- TASK GOAL
This exercise calls for every line of the data below with the string "mają" in it.

- INFORMATION GIVEN
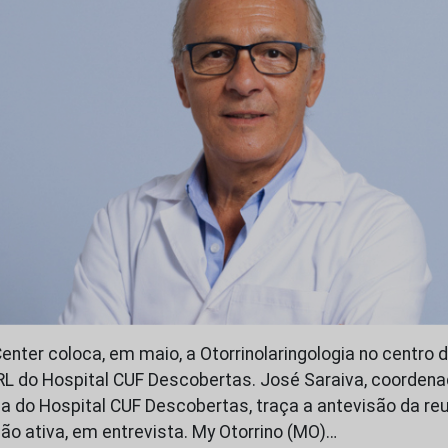
nter coloca, em maio, a Otorrinolaringologia no centro
L do Hospital CUF Descobertas. José Saraiva, coordena
gia do Hospital CUF Descobertas, traça a antevisão da re
ção ativa, em entrevista. My Otorrino (MO)…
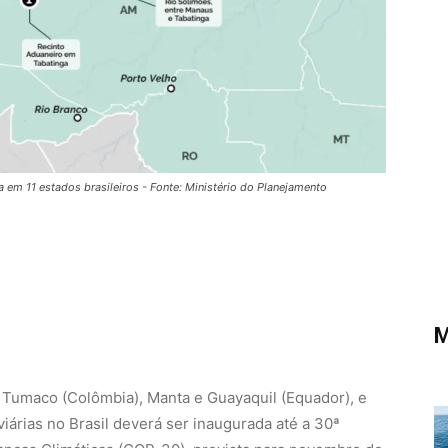
a em 11 estados brasileiros - Fonte: Ministério do Planejamento
M
 Tumaco (Colômbia), Manta e Guayaquil (Equador), e
viárias no Brasil deverá ser inaugurada até a 30ª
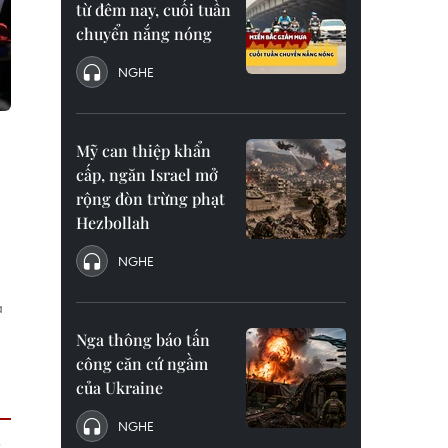
từ đêm nay, cuối tuần
chuyển nắng nóng
NGHE
Mỹ can thiệp khẩn
cấp, ngăn Israel mở
rộng đòn trừng phạt
Hezbollah
NGHE
à
Nga thông báo tấn
công căn cứ ngầm
của Ukraine
NGHE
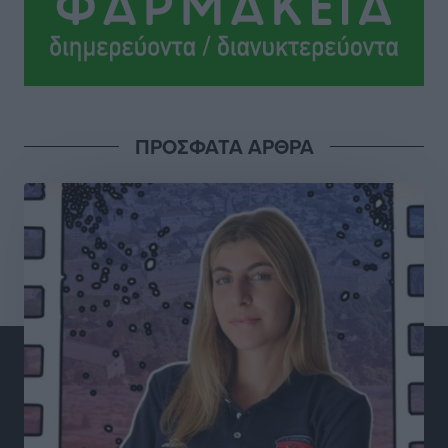
Γ. Χατζημάρκος από το Μέγαρο Μαξίμου: “Ο
τουρισμός μπορεί να γίνει ο μεγαλύτερος πελάτης της
ελληνικής βιομηχανίας”
Τοπικές Ειδήσεις
•
πριν 5 ώρες
ΠΡΟΣΦΑΤΑ ΑΡΘΡΑ
Έρευνα ΕΟΤ: Οι Ευρωπαίοι ταξιδιώτες «ψηφίζουν»
Ελλάδα
Ειδήσεις
•
πριν 5 ώρες
Άκυρες οι εγκύκλιοι που δεν αναρτώνται,
υποχρεωτική η δημοσίευσή τους από την 1η
Οκτωβρίου
Ειδήσεις
•
πριν 5 ώρες
Καύσιμα: «Καίνε» οι τιμές και στα νησιά μας – Γιατί
δεν πέφτουν και πότε μπορεί να έρθει αποκλιμάκωση
Τοπικές Ειδήσεις
•
πριν 5 ώρες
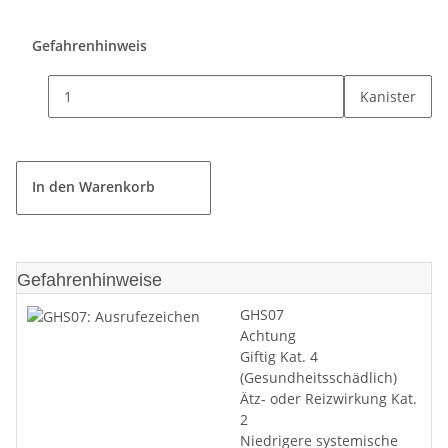
Gefahrenhinweis
Kanister
In den Warenkorb
Gefahrenhinweise
GHS07
Achtung
Giftig Kat. 4
(Gesundheitsschädlich)
Ätz- oder Reizwirkung Kat.
2
Niedrigere systemische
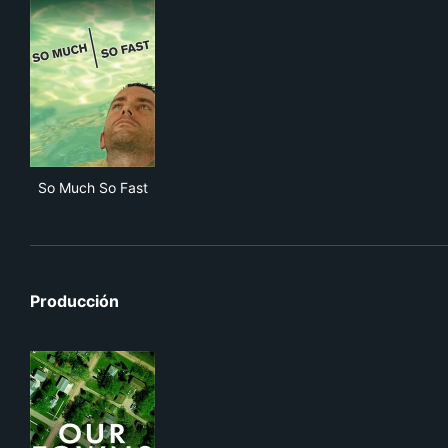
So Much So Fast
So Much So Fast
Producción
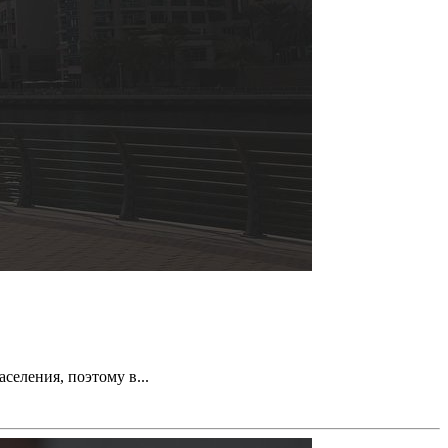
еления, поэтому в...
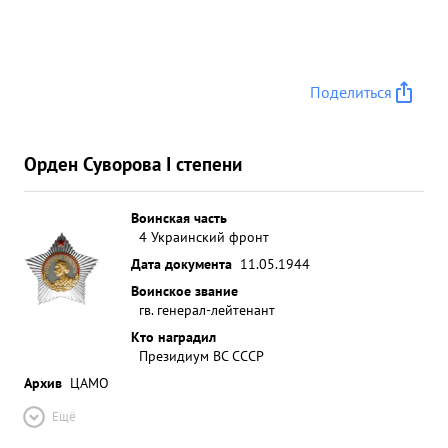
Поделиться
Орден Суворова I степени
Воинская часть
4 Украинский фронт
Дата документа
11.05.1944
Воинское звание
гв. генерал-лейтенант
Кто наградил
Президиум ВС СССР
Архив
ЦАМО
Ещё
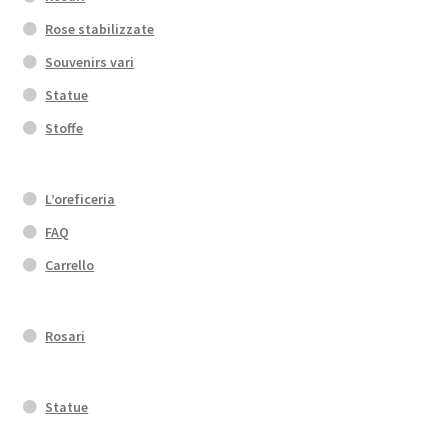
Rose stabilizzate
Souvenirs vari
Statue
Stoffe
L’oreficeria
FAQ
Carrello
Rosari
Statue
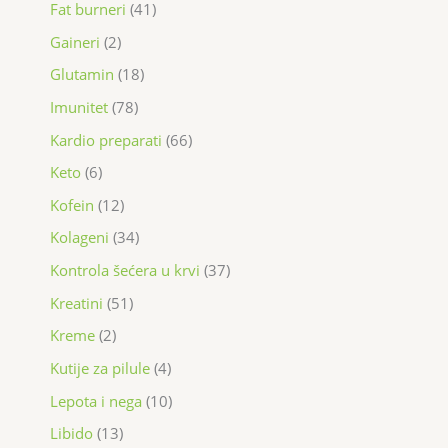
Fat burneri
41
Gaineri
2
Glutamin
18
Imunitet
78
Kardio preparati
66
Keto
6
Kofein
12
Kolageni
34
Kontrola šećera u krvi
37
Kreatini
51
Kreme
2
Kutije za pilule
4
Lepota i nega
10
Libido
13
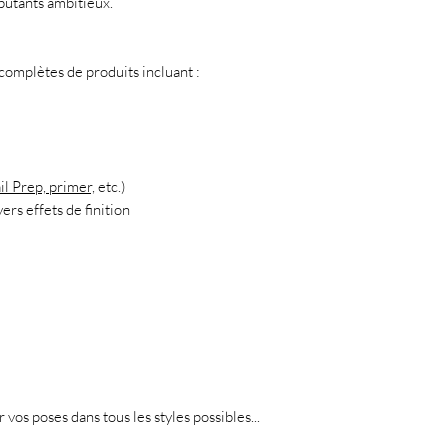
butants ambitieux.
mplètes de produits incluant :
il Prep, primer,
etc.)
ers effets de finition
r vos poses dans tous les styles possibles...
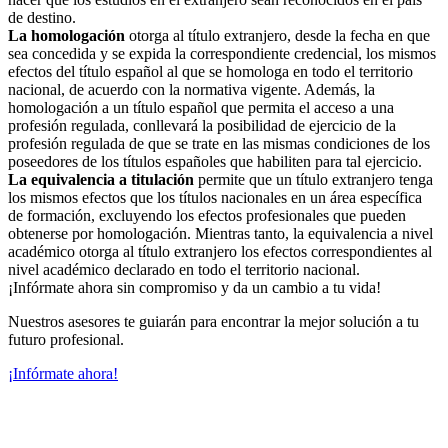
de destino.
La homologación
otorga al título extranjero, desde la fecha en que
sea concedida y se expida la correspondiente credencial, los mismos
efectos del título español al que se homologa en todo el territorio
nacional, de acuerdo con la normativa vigente. Además, la
homologación a un título español que permita el acceso a una
profesión regulada, conllevará la posibilidad de ejercicio de la
profesión regulada de que se trate en las mismas condiciones de los
poseedores de los títulos españoles que habiliten para tal ejercicio.
La equivalencia a titulación
permite que un título extranjero tenga
los mismos efectos que los títulos nacionales en un área específica
de formación, excluyendo los efectos profesionales que pueden
obtenerse por homologación. Mientras tanto, la equivalencia a nivel
académico otorga al título extranjero los efectos correspondientes al
nivel académico declarado en todo el territorio nacional.
¡Infórmate ahora sin compromiso y da un cambio a tu vida!
Nuestros asesores te guiarán para encontrar la mejor solución a tu
futuro profesional.
¡Infórmate ahora!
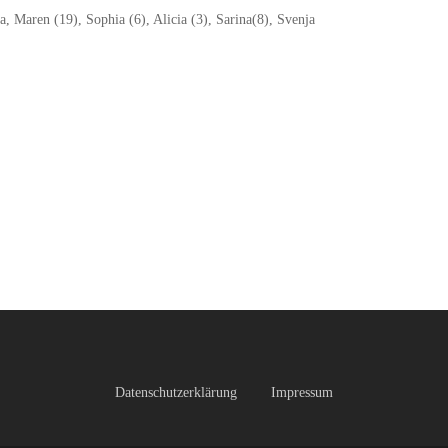
sa, Maren (19), Sophia (6), Alicia (3), Sarina(8), Svenja
Datenschutzerklärung
Impressum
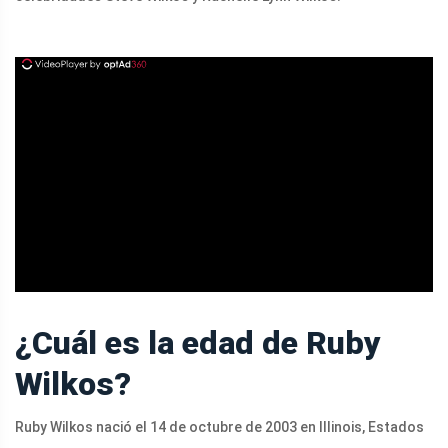
ad
¿Cuál es la edad de Ruby
Wilkos?
Ruby Wilkos nació el 14 de octubre de 2003 en Illinois, Estados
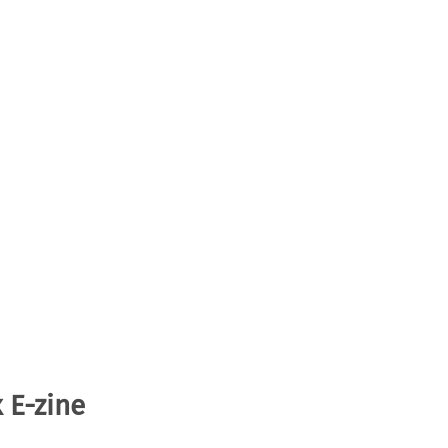
 E-zine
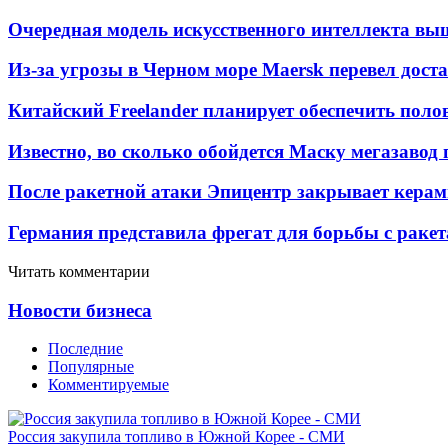
Очередная модель искусственного интеллекта вы
Из-за угрозы в Черном море Maersk перевел дост
Китайский Freelander планирует обеспечить поло
Известно, во сколько обойдется Маску мегазавод 
После ракетной атаки Эпицентр закрывает керам
Германия представила фрегат для борьбы с раке
Читать комментарии
Новости бизнеса
Последние
Популярные
Комментируемые
Россия закупила топливо в Южной Корее - СМИ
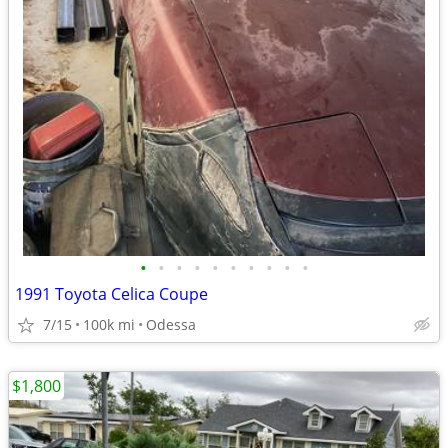
•
•
•
•
•
•
•
•
•
•
1991 Toyota Celica Coupe
7/15
100k mi
Odessa
$1,800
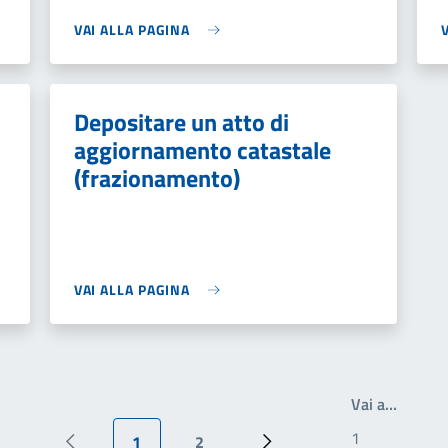
VAI ALLA PAGINA
Depositare un atto di
aggiornamento catastale
(frazionamento)
VAI ALLA PAGINA
Write t
Vai a…
1
2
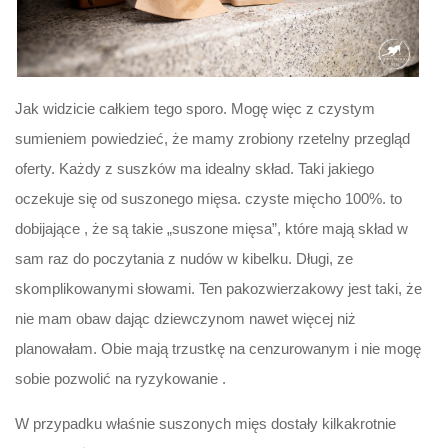
Jak widzicie całkiem tego sporo. Mogę więc z czystym
sumieniem powiedzieć, że mamy zrobiony rzetelny przegląd
oferty. Każdy z suszków ma idealny skład. Taki jakiego
oczekuje się od suszonego mięsa. czyste mięcho 100%. to
dobijające , że są takie „suszone mięsa”, które mają skład w
sam raz do poczytania z nudów w kibelku. Długi, ze
skomplikowanymi słowami. Ten pakozwierzakowy jest taki, że
nie mam obaw dając dziewczynom nawet więcej niż
planowałam. Obie mają trzustkę na cenzurowanym i nie mogę
sobie pozwolić na ryzykowanie .
W przypadku właśnie suszonych mięs dostały kilkakrotnie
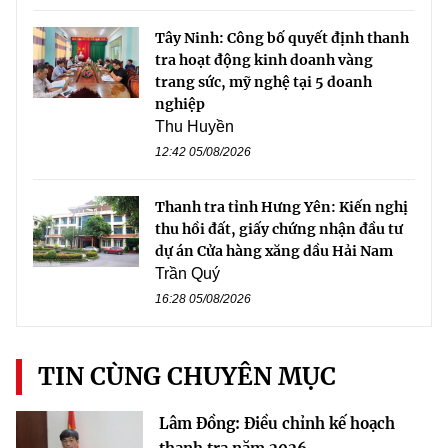
Tây Ninh: Công bố quyết định thanh
tra hoạt động kinh doanh vàng
trang sức, mỹ nghệ tại 5 doanh
nghiệp
Thu Huyền
12:42 05/08/2026
Thanh tra tỉnh Hưng Yên: Kiến nghị
thu hồi đất, giấy chứng nhận đầu tư
dự án Cửa hàng xăng dầu Hải Nam
Trần Quý
16:28 05/08/2026
TIN CÙNG CHUYÊN MỤC
Lâm Đồng: Điều chỉnh kế hoạch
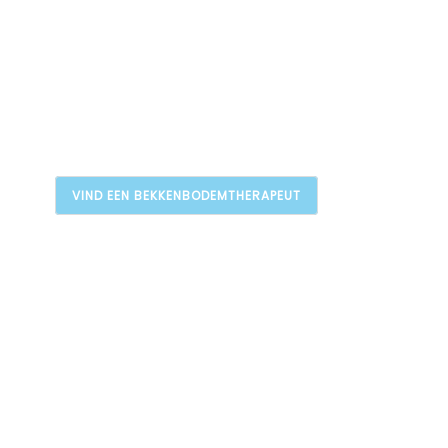
VIND EEN BEKKENBODEMTHERAPEUT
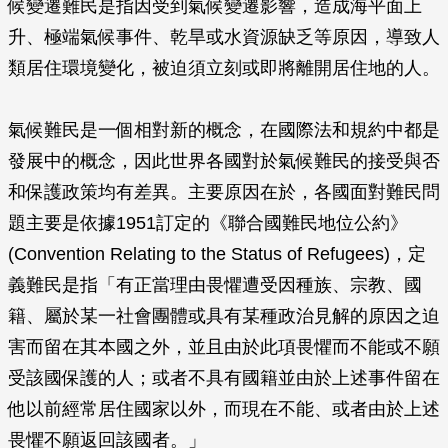
候變遷難民是指因受到氣候變遷影響，造成海平面上
升、極端氣候事件、乾旱或水資源缺乏等原因，導致人
類居住環境變化，被迫須立刻或即將離開居住地的人。
氣候難民是一個相對新的概念，在國際法和規約中都是
發展中的概念，因此世界各國對於氣候難民的接受與否
和保護政策均有差異。主要原因在於，各國面對難民問
題主要是依據1951訂定的《聯合國難民地位公約》
(Convention Relating to the Status of Refugees)，定
義難民是指「有正當理由畏懼遭受因種族、宗教、國
籍、屬於某一社會團體或具有某種政治見解的原因之迫
害而留在其本國之外，並且由於此項畏懼而不能或不願
受該國保護的人；或者不具有國籍並由於上述事件留在
他以前經常居住國家以外，而現在不能、或者由於上述
畏懼不願返回該國者。」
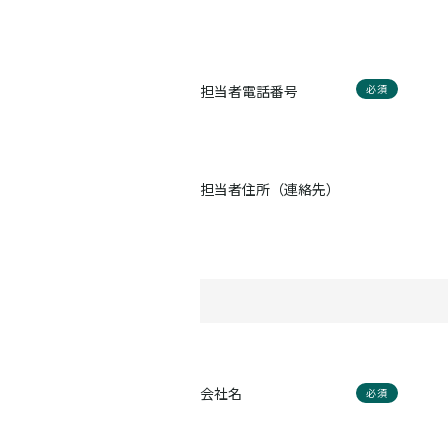
担当者電話番号
必須
担当者住所（連絡先）
会社名
必須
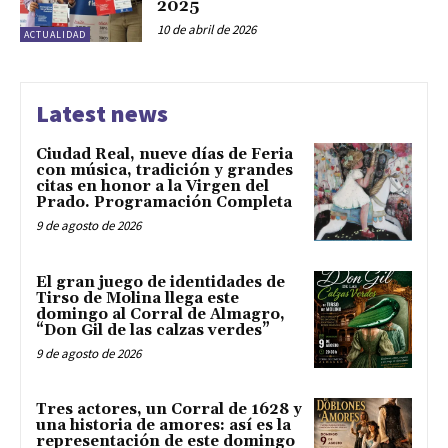
2025
10 de abril de 2026
ACTUALIDAD
Latest news
Ciudad Real, nueve días de Feria
con música, tradición y grandes
citas en honor a la Virgen del
Prado. Programación Completa
9 de agosto de 2026
El gran juego de identidades de
Tirso de Molina llega este
domingo al Corral de Almagro,
“Don Gil de las calzas verdes”
9 de agosto de 2026
Tres actores, un Corral de 1628 y
una historia de amores: así es la
representación de este domingo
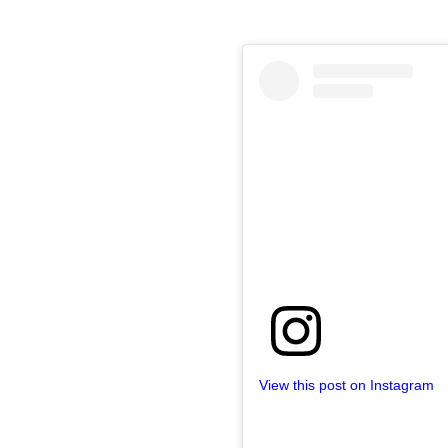
View this post on Instagram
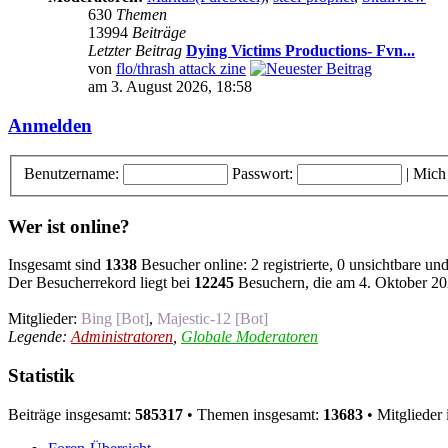
630
Themen
13994
Beiträge
Letzter Beitrag
Dying Victims Productions- Fvn...
von
flo/thrash attack zine
am 3. August 2026, 18:58
Anmelden
Benutzername:
Passwort:
|
Mich
Wer ist online?
Insgesamt sind
1338
Besucher online: 2 registrierte, 0 unsichtbare u
Der Besucherrekord liegt bei
12245
Besuchern, die am 4. Oktober 202
Mitglieder:
Bing [Bot]
,
Majestic-12 [Bot]
Legende:
Administratoren
,
Globale Moderatoren
Statistik
Beiträge insgesamt:
585317
• Themen insgesamt:
13683
• Mitglieder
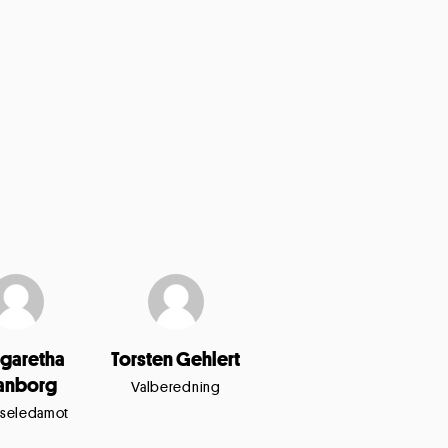
garetha
Torsten Gehlert
anborg
Valberedning
lseledamot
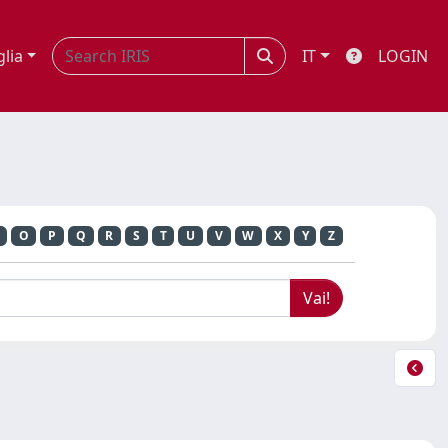
glia
IT
LOGIN
O
P
Q
R
S
T
U
V
W
X
Y
Z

- EXERCISE OUTPUT
dobijające , że są takie „suszone mięsa”, które mają skład w
planowałam. Obie mają trzustkę na cenzurowanym i nie mogę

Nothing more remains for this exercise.